▶ _Information_:
* * *

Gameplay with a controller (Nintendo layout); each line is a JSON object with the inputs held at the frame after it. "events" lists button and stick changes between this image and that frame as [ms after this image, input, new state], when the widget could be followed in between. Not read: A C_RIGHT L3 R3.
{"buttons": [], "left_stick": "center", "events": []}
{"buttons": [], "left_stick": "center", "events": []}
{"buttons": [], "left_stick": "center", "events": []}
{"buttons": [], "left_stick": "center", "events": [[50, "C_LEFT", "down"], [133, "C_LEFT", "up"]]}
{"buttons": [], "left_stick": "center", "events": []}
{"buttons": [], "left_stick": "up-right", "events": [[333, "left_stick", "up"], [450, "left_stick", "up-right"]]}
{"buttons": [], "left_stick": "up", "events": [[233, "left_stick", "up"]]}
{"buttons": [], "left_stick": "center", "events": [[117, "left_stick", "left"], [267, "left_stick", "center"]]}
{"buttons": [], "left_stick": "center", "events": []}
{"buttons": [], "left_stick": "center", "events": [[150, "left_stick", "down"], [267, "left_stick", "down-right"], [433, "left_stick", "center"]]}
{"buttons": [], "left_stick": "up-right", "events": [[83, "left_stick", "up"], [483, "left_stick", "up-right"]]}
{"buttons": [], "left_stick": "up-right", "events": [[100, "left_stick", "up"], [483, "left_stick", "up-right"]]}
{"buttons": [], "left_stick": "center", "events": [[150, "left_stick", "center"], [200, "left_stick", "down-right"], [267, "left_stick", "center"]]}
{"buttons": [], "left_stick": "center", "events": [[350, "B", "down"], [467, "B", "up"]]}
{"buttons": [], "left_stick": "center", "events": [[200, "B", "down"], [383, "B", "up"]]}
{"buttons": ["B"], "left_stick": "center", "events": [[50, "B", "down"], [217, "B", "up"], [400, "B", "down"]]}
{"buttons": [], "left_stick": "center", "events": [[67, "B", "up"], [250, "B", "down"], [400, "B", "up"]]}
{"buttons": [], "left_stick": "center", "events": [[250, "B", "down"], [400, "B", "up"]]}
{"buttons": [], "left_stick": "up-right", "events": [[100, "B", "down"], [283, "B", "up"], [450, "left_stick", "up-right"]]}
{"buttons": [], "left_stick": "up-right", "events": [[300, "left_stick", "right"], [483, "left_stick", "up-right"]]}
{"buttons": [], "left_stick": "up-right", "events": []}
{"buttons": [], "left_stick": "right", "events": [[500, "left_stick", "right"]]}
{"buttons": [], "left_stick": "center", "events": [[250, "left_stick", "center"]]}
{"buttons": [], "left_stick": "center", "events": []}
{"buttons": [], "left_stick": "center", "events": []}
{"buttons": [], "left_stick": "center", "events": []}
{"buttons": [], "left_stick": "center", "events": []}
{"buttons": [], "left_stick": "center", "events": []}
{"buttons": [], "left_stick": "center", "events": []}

* * *

▶ _What you will do_: Wherever a line in the data above contains the word "down", copy that line.

▶ _Result_:
{"buttons": [], "left_stick": "center", "events": [[50, "C_LEFT", "down"], [133, "C_LEFT", "up"]]}
{"buttons": [], "left_stick": "center", "events": [[150, "left_stick", "down"], [267, "left_stick", "down-right"], [433, "left_stick", "center"]]}
{"buttons": [], "left_stick": "center", "events": [[150, "left_stick", "center"], [200, "left_stick", "down-right"], [267, "left_stick", "center"]]}
{"buttons": [], "left_stick": "center", "events": [[350, "B", "down"], [467, "B", "up"]]}
{"buttons": [], "left_stick": "center", "events": [[200, "B", "down"], [383, "B", "up"]]}
{"buttons": ["B"], "left_stick": "center", "events": [[50, "B", "down"], [217, "B", "up"], [400, "B", "down"]]}
{"buttons": [], "left_stick": "center", "events": [[67, "B", "up"], [250, "B", "down"], [400, "B", "up"]]}
{"buttons": [], "left_stick": "center", "events": [[250, "B", "down"], [400, "B", "up"]]}
{"buttons": [], "left_stick": "up-right", "events": [[100, "B", "down"], [283, "B", "up"], [450, "left_stick", "up-right"]]}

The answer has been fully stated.